→ Exercise goal
Copy every line from the records below that carries the word "malowanie".

Source records:
● ● ●
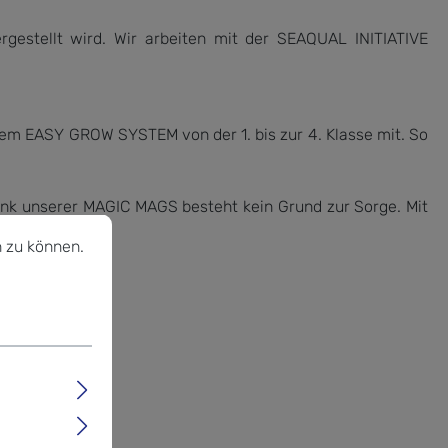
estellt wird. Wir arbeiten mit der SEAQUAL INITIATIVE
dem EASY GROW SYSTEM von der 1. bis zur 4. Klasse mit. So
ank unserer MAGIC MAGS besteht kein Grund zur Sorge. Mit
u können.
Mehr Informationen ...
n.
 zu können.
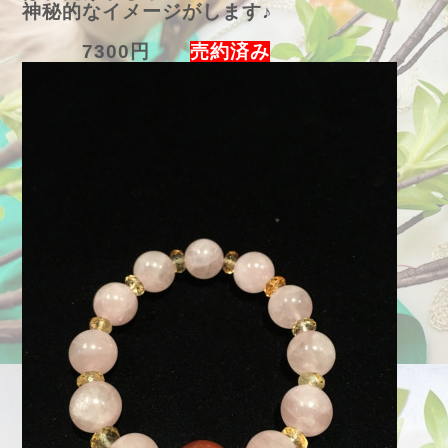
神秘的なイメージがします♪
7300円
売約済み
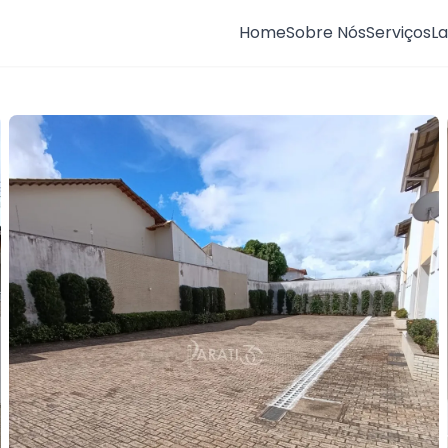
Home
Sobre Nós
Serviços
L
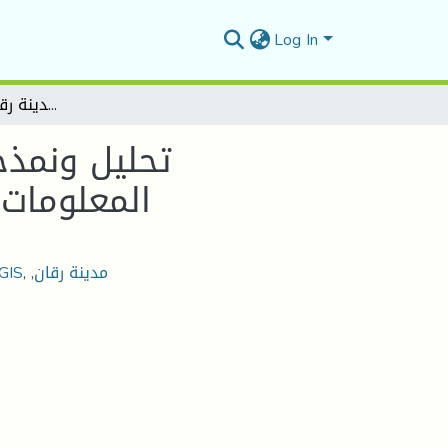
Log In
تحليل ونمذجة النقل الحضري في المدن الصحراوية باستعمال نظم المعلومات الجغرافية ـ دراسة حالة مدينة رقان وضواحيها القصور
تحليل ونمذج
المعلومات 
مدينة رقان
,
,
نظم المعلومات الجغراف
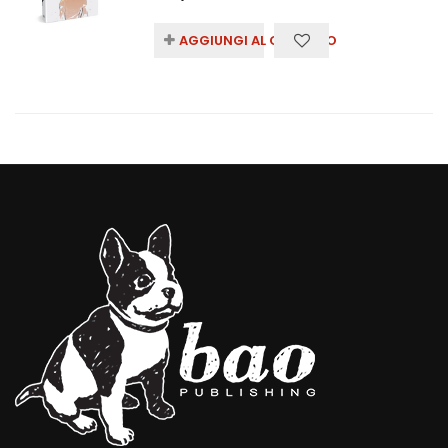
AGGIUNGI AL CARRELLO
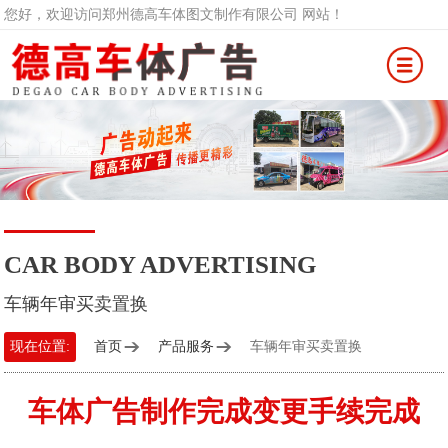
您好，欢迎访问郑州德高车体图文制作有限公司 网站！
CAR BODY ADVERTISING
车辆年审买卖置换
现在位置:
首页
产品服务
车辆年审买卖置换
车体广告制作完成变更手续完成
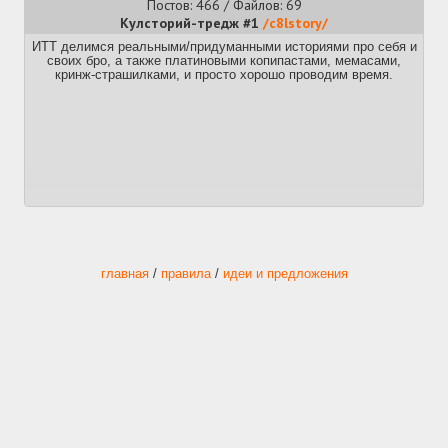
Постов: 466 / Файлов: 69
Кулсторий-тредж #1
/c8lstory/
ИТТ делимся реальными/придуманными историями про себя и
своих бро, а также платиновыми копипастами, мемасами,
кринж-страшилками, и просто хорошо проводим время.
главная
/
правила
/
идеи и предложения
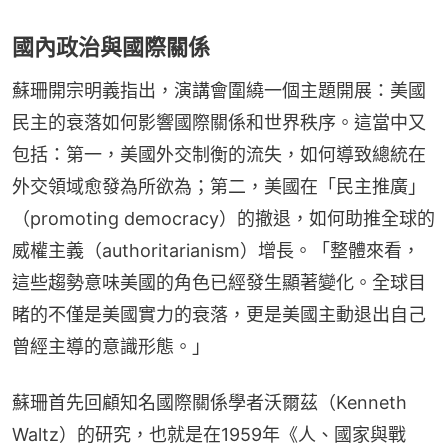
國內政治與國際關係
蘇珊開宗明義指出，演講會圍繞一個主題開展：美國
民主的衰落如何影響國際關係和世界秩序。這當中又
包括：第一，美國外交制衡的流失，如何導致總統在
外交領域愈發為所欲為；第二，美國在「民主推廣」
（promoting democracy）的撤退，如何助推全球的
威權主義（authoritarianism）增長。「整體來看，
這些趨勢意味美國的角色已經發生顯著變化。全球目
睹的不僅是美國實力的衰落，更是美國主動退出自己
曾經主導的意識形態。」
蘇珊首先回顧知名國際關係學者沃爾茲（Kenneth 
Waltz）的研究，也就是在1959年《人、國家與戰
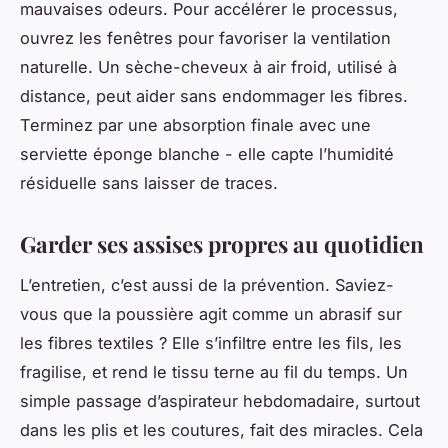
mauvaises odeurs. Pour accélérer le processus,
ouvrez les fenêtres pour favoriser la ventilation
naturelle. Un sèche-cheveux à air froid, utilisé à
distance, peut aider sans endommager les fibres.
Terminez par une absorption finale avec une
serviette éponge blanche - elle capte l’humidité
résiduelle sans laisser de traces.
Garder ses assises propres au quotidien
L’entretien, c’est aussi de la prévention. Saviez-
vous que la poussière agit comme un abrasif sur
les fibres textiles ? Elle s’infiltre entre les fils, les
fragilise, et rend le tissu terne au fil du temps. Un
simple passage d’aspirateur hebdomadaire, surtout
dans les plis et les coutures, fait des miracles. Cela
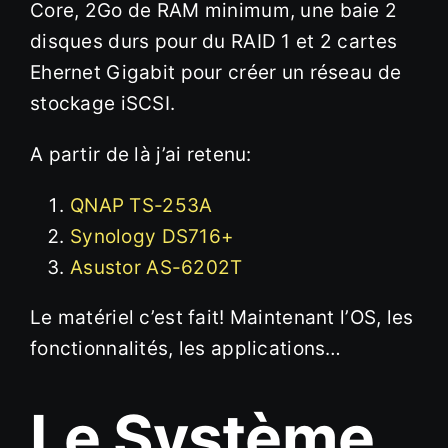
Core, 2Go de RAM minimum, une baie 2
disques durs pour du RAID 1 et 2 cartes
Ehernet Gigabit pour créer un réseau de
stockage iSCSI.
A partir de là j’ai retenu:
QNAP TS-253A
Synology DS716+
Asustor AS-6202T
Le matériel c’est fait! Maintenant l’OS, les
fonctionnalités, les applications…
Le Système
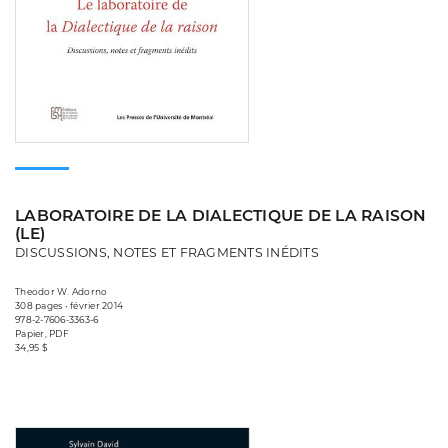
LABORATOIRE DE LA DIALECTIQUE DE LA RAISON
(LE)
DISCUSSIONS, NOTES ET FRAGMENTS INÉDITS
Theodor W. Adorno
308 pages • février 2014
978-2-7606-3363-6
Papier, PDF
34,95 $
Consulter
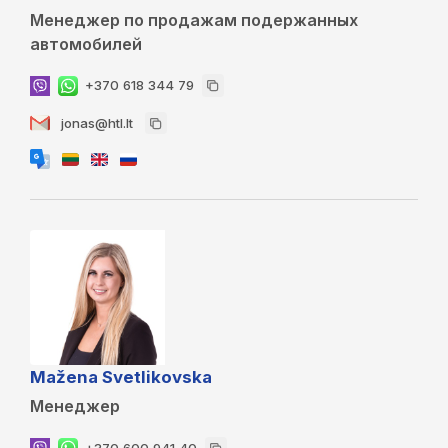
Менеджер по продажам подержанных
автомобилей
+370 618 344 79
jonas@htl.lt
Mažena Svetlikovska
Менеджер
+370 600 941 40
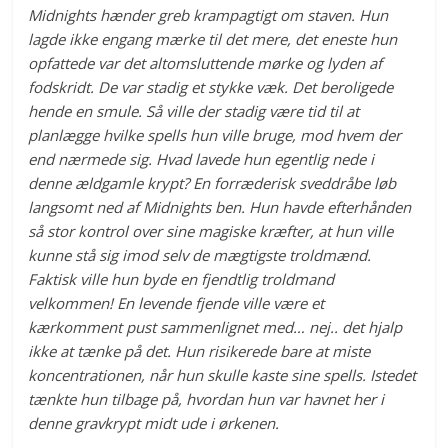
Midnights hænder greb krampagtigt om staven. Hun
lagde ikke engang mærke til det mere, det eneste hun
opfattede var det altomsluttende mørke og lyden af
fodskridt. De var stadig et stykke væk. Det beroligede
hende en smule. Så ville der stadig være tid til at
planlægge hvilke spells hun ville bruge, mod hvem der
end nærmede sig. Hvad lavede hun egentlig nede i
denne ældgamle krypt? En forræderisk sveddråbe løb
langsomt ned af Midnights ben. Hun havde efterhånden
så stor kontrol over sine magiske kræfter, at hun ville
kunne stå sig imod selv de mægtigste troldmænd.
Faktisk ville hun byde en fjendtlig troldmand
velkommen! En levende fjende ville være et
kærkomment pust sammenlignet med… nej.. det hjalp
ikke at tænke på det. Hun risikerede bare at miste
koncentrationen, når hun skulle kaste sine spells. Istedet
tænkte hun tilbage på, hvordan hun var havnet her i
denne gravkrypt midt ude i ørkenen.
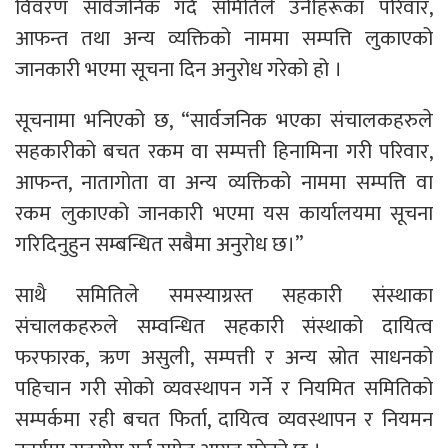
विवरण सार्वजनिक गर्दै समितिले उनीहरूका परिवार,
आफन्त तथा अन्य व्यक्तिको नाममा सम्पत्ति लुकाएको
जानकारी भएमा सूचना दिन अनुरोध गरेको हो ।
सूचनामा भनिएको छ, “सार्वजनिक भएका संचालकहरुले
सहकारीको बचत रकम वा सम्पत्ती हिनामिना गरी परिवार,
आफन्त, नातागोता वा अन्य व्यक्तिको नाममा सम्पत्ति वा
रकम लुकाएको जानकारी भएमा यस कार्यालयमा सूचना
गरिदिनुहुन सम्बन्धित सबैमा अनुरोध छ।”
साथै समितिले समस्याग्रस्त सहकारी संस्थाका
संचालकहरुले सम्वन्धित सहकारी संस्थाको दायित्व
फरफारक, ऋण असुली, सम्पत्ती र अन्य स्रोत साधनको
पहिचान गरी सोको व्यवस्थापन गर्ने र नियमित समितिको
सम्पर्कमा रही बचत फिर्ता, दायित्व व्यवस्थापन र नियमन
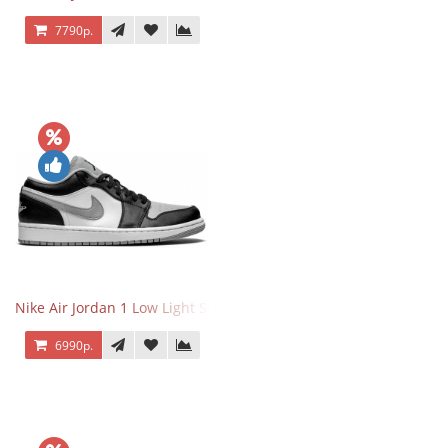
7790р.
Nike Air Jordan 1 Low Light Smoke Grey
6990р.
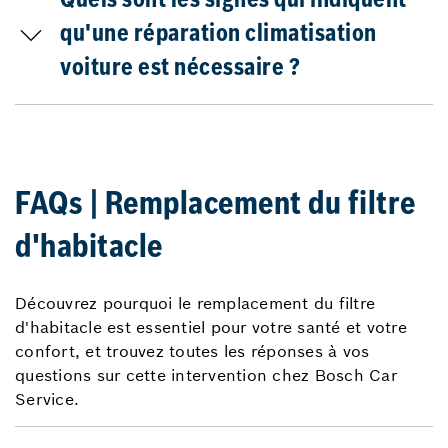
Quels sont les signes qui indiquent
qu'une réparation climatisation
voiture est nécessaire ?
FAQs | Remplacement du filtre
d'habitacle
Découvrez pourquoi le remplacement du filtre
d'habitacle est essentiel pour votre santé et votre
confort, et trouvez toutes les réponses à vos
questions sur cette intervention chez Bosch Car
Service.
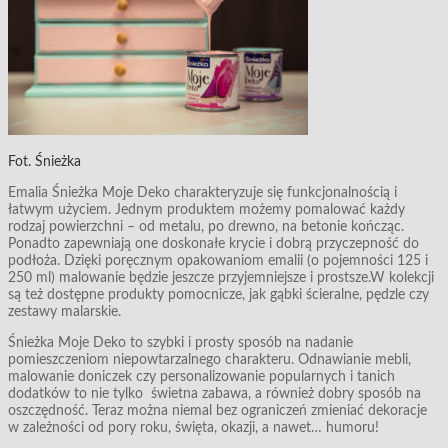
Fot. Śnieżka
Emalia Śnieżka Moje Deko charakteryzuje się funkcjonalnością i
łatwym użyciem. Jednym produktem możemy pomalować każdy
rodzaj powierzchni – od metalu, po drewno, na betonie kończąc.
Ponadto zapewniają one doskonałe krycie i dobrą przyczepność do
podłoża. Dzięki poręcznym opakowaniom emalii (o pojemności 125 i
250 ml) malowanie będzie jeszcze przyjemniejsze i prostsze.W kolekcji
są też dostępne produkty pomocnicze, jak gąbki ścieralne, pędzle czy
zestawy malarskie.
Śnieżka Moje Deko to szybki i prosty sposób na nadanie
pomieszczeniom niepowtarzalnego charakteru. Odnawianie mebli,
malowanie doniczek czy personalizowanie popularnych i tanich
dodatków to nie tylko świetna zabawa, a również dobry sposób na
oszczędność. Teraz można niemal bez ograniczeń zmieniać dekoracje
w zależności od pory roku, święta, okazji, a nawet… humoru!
● ● ●
→ Written solution
250 ml) malowanie będzie jeszcze przyjemniejsze i prostsze.W kolekcji
malowanie doniczek czy personalizowanie popularnych i tanich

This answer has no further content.